Court’s ruling that there was no Rule 2014 disclosure violation and remanded the matter to the Bankruptcy Court to determine, in the first instance, if there was an unintentional, negligent and/or inadvertent nondisclosure by Shumaker. Id. at * 13. Additionally, the Court held that if the Bankruptcy Court determined a Rule 2014 violation occurred, to then determine whether and what type of sanction was warranted. Id. On remand, the Bankruptcy Court found that Shumaker “inadvertently and non-negligently failed to disclose all of its connections with the Debtor, creditors, or other interested parties in this case,” but that no sanction was

warranted. (Doc. # 22-37 at 3). The Estates appeal this finding, arguing that the Bankruptcy Court abused its discretion by (1) denying the Estates the opportunity to conduct discovery on remand, and (2) determining on remand that Shumaker’s violations were inadvertent and non-negligent. (Doc. # 21). II. Standard of Review The District Court functions as an appellate court in reviewing decisions of the Bankruptcy Court.
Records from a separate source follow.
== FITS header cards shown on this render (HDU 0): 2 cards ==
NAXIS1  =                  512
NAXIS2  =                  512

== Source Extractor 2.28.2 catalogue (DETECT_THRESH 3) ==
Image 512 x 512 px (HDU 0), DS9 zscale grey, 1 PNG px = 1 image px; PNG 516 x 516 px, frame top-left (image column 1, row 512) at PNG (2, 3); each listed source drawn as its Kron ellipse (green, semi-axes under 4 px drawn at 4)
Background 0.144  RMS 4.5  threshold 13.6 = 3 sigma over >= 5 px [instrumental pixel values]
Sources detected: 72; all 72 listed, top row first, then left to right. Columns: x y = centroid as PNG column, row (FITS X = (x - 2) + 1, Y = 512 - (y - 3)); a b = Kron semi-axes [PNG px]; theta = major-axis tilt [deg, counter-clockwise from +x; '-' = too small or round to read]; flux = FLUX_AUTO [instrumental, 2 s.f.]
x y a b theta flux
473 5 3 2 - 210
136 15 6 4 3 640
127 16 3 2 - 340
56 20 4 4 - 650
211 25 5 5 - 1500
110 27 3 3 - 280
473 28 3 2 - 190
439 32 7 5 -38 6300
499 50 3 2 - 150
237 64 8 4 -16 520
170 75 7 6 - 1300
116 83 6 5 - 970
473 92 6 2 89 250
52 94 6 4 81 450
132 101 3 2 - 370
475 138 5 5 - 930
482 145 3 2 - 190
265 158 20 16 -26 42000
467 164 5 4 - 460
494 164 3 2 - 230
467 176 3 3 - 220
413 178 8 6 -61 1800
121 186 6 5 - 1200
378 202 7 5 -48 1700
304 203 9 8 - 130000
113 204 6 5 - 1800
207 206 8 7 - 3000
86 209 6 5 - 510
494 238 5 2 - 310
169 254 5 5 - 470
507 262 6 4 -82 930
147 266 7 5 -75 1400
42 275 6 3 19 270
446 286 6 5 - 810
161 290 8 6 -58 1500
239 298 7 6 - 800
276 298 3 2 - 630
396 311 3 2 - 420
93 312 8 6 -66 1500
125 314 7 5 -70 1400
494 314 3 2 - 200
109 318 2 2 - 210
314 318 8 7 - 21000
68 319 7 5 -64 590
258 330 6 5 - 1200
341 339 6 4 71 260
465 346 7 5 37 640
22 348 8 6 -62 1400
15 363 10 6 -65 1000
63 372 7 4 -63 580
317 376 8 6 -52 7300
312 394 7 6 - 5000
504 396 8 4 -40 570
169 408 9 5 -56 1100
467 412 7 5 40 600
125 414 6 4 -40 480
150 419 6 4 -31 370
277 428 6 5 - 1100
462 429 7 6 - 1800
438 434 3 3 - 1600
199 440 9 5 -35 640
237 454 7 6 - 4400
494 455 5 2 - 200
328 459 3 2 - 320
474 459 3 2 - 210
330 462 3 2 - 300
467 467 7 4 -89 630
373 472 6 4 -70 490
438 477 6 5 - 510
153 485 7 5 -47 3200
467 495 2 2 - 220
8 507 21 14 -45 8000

In re Colortex Indus., Inc., 19 F.3d 1371, 1374 (11th Cir. 1994). “A

bankruptcy court’s ruling about the employment of counsel is reviewed for abuse of discretion.” Forizs & Dogali, P.A. v. Siegel, No. 8:12-cv-253-T-23, 2012 WL 4356266, at *2 (M.D. Fla. Sept. 24, 2012) (citing Blumenthal v. Myers, 426 B.R. 796, 799 (B.A.P. 8th Cir. 2010). This Court reviews the Bankruptcy Court’s legal conclusions de novo but must accept the Bankruptcy Court’s factual findings unless they are clearly erroneous. Rush v. JLJ Inc. (In re JLJ Inc.), 988 F.2d 1112, 1116 (11th Cir. 1993). The District Court reviews a bankruptcy order pertaining to attorney’s fees for abuse of discretion. Matter of U.S. Golf Corp., 639 F.2d 1197 (5th Cir. 1981). Similarly, a

bankruptcy court’s order on disgorgement and/or sanctions is reviewed for abuse of discretion. In re Stewart, 600 B.R. 425, 431 (B.A.P. 10th Cir. 2019) (citing Jensen v. U.S. Tr. (In re Smitty’s Truck Stop, Inc., 210 B.R. 844, 846 (10th Cir. BAP 1997)).